— 提供された抜粋 —
最近の注目審決・判決を紹介します。

A. 商標「イナバウアーフレーム」は、構成中の「イナバウアー」の文字が、2006年のトリノオリンピック、女子フィギュアスケート・シングル競技において金メダルを獲得した荒川静香選手の得意技として知られているとしても、その構成自体が矯激、卑猥、差別的若しくは他人に不快な印象を与えるものではなく、他の法律によってその使用が禁止されているものとも認められず、本願商標をその指定商品について使用することが、商取引の秩序を乱し、公共の利益に反するものとは言い難いから、公の秩序又は善良の風俗を害するおそれはない、と判断された事例
(不服2007-17501、平成20年2月8日審決、審決公報第99号)
 
1 本願商標
 本願商標は、「イナバウアーフレーム]の文字を標準文字で表してなり、第9類「眼鏡」を指定商品として、平成18年5月11日に登録出願されたものである。

— 元データ —
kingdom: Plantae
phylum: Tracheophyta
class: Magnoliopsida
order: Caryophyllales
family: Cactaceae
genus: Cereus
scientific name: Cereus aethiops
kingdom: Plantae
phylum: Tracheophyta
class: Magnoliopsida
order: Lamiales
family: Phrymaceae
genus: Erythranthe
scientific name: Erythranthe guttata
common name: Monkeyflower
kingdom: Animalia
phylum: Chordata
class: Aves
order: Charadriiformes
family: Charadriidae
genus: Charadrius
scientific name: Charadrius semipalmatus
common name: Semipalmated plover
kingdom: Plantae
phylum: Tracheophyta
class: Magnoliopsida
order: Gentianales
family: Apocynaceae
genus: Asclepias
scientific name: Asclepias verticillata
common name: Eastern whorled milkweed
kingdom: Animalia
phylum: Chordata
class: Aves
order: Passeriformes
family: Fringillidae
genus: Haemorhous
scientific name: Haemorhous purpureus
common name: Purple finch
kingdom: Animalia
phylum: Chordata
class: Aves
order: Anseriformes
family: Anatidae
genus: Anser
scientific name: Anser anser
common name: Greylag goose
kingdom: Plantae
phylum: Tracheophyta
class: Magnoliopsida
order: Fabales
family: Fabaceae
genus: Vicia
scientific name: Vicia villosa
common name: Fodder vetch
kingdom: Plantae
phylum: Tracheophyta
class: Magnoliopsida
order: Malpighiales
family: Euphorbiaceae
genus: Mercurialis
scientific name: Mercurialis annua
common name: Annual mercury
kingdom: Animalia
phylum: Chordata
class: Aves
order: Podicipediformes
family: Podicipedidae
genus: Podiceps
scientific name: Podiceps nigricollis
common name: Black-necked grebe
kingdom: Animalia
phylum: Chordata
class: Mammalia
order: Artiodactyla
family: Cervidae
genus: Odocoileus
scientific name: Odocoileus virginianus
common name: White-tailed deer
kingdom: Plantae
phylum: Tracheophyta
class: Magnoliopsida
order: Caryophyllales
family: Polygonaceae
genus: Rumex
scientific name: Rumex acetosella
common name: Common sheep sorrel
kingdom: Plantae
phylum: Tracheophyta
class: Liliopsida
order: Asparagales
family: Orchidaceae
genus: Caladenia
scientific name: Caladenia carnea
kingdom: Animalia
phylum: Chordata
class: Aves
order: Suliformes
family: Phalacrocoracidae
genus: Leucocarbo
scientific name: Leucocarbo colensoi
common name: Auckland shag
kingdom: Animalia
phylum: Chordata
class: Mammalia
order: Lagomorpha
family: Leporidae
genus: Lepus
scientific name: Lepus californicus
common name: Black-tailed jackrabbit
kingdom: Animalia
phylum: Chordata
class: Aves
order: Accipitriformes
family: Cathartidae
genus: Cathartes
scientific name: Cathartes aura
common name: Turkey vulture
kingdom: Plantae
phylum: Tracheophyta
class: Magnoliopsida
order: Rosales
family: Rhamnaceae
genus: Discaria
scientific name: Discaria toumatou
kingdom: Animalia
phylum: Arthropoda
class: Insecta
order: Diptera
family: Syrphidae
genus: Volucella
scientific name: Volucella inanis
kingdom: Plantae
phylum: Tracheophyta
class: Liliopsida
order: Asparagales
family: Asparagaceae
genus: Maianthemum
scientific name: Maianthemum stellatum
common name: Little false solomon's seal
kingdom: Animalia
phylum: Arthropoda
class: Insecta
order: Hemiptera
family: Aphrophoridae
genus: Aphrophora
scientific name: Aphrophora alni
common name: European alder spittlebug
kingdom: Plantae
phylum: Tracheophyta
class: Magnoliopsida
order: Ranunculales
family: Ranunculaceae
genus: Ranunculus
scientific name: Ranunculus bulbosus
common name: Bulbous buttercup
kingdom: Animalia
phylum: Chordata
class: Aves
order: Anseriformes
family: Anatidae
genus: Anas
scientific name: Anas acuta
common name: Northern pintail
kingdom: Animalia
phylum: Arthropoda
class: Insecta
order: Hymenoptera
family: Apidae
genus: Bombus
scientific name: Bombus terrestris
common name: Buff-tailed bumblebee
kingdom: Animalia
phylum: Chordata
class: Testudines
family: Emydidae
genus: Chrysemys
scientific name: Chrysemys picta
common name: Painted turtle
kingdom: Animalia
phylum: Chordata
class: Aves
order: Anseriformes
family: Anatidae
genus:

— 依頼内容 —
上の商標審決の抜粋を、一字も変えずに全文書き写すこと。

— 作業結果 —
最近の注目審決・判決を紹介します。

A. 商標「イナバウアーフレーム」は、構成中の「イナバウアー」の文字が、2006年のトリノオリンピック、女子フィギュアスケート・シングル競技において金メダルを獲得した荒川静香選手の得意技として知られているとしても、その構成自体が矯激、卑猥、差別的若しくは他人に不快な印象を与えるものではなく、他の法律によってその使用が禁止されているものとも認められず、本願商標をその指定商品について使用することが、商取引の秩序を乱し、公共の利益に反するものとは言い難いから、公の秩序又は善良の風俗を害するおそれはない、と判断された事例
(不服2007-17501、平成20年2月8日審決、審決公報第99号)
 
1 本願商標
 本願商標は、「イナバウアーフレーム]の文字を標準文字で表してなり、第9類「眼鏡」を指定商品として、平成18年5月11日に登録出願されたものである。